Concessão de florestas em terras indígenas e quilombolas é inconstitucional

O Plenário do Supremo Tribunal Federal fixou o entendimento de que a gestão de florestas situadas em áreas ocupadas por povos indígenas, remanescentes quilombolas ou demais comunidades tradicionais não pode ser concedida à iniciativa privada. A decisão foi tomada no julgamento de uma ação direta de inconstitucionalidade em sessão virtual.

Grupo de indígenas caminhando na Terra Yanomami

Concessão de florestas situadas em áreas ocupadas por povos indígenas não é válida, segundo a decisão do Supremo

O objeto da ação são dispositivos da Lei 11.284/2006, na redação dada pela Lei 14.590/2023, que disciplina a gestão das florestas públicas para a produção sustentável e prevê, entre os modelos, a concessão florestal. Autor da ação, o Partido Verde (PV) pediu que a corte interpretasse a norma a fim de afastar a possibilidade de concessão de terras cuja posse e domínio pertencem àqueles grupos.

Em seu voto, o relator, ministro Dias Toffoli, explicou que a Constituição Federal garante aos povos indígenas a posse permanente e o usufruto exclusivo das terras que tradicionalmente ocupam. Segundo ele, a mesma conclusão se aplica aos remanescentes das comunidades quilombolas e às demais comunidades tradicionais.

Para Toffoli, embora nunca tenham ocorrido concessões florestais nessas hipóteses, a lei contém uma expressão que pode ser interpretada como autorizadora dessa possibilidade. Por isso, seu voto acolhe o pedido para excluir interpretação nesse sentido.
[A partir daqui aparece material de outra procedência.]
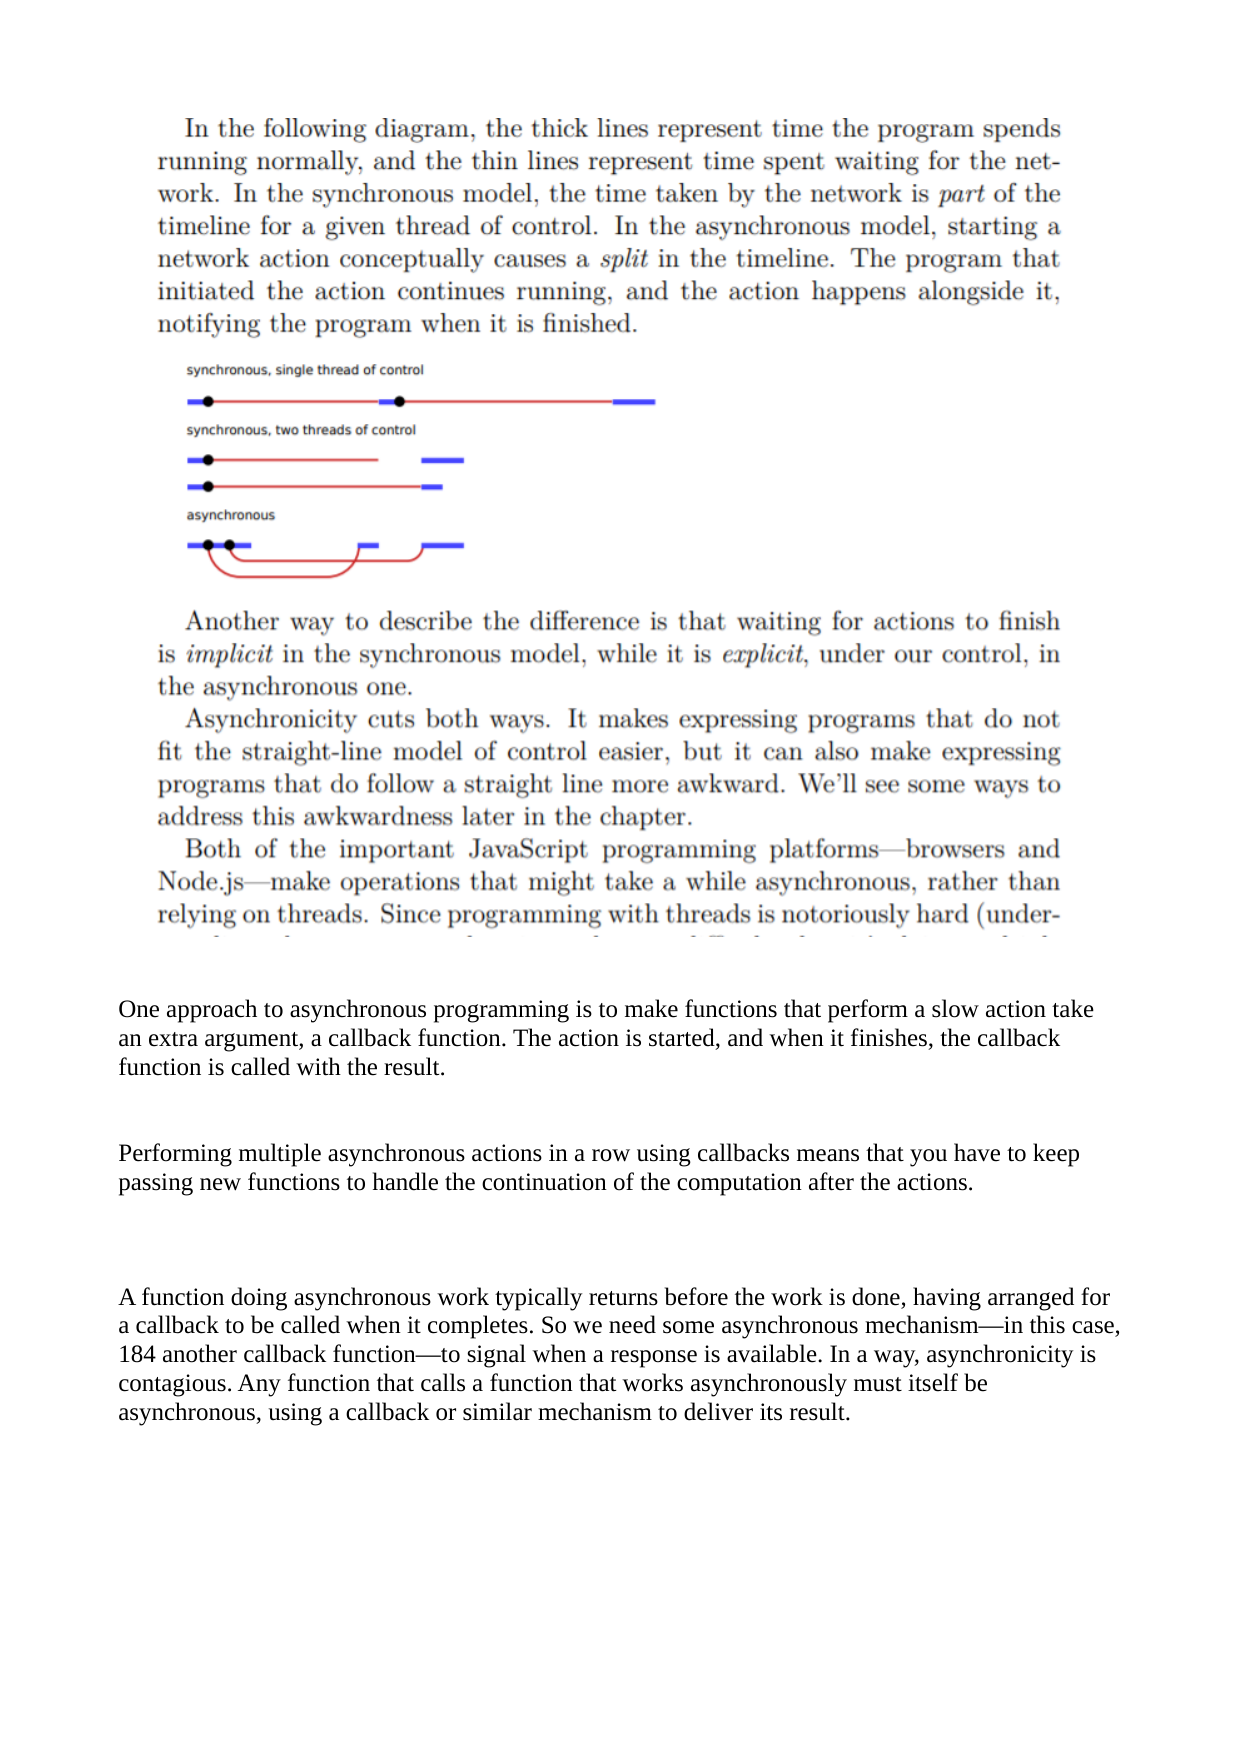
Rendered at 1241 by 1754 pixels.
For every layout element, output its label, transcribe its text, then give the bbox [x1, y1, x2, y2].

picture [140, 118, 1100, 937]
text One approach to asynchronous programming is to make functions that perform a slow action take an extra argument, a callback function. The action is started, and when it finishes, the callback function is called with the result. [118, 994, 1122, 1081]
text Performing multiple asynchronous actions in a row using callbacks means that you have to keep passing new functions to handle the continuation of the computation after the actions. [118, 1138, 1122, 1196]
text A function doing asynchronous work typically returns before the work is done, having arranged for a callback to be called when it completes. So we need some asynchronous mechanism—in this case, 184 another callback function—to signal when a response is available. In a way, asynchronicity is contagious. Any function that calls a function that works asynchronously must itself be asynchronous, using a callback or similar mechanism to deliver its result. [118, 1282, 1122, 1426]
“A especial proteção a esses povos envolve suas manifestações culturais, formas de expressão, modos de criar, fazer e viver e, como não poderia deixar de ser, também as terras que ocupam, visto que elas se encontram no cerne da preservação de todos esses aspectos.”

O ministro Gilmar Mendes acompanhou o relator, mas apresentou a ressalva de que essa interpretação não poderia inviabilizar a celebração de contratos que visem à cooperação para atividades econômicas, desde que observadas as salvaguardas mínimas indicadas em seu voto. O ministro Flávio Dino acompanhou essa ressalva. Com informações da assessoria de imprensa do STF.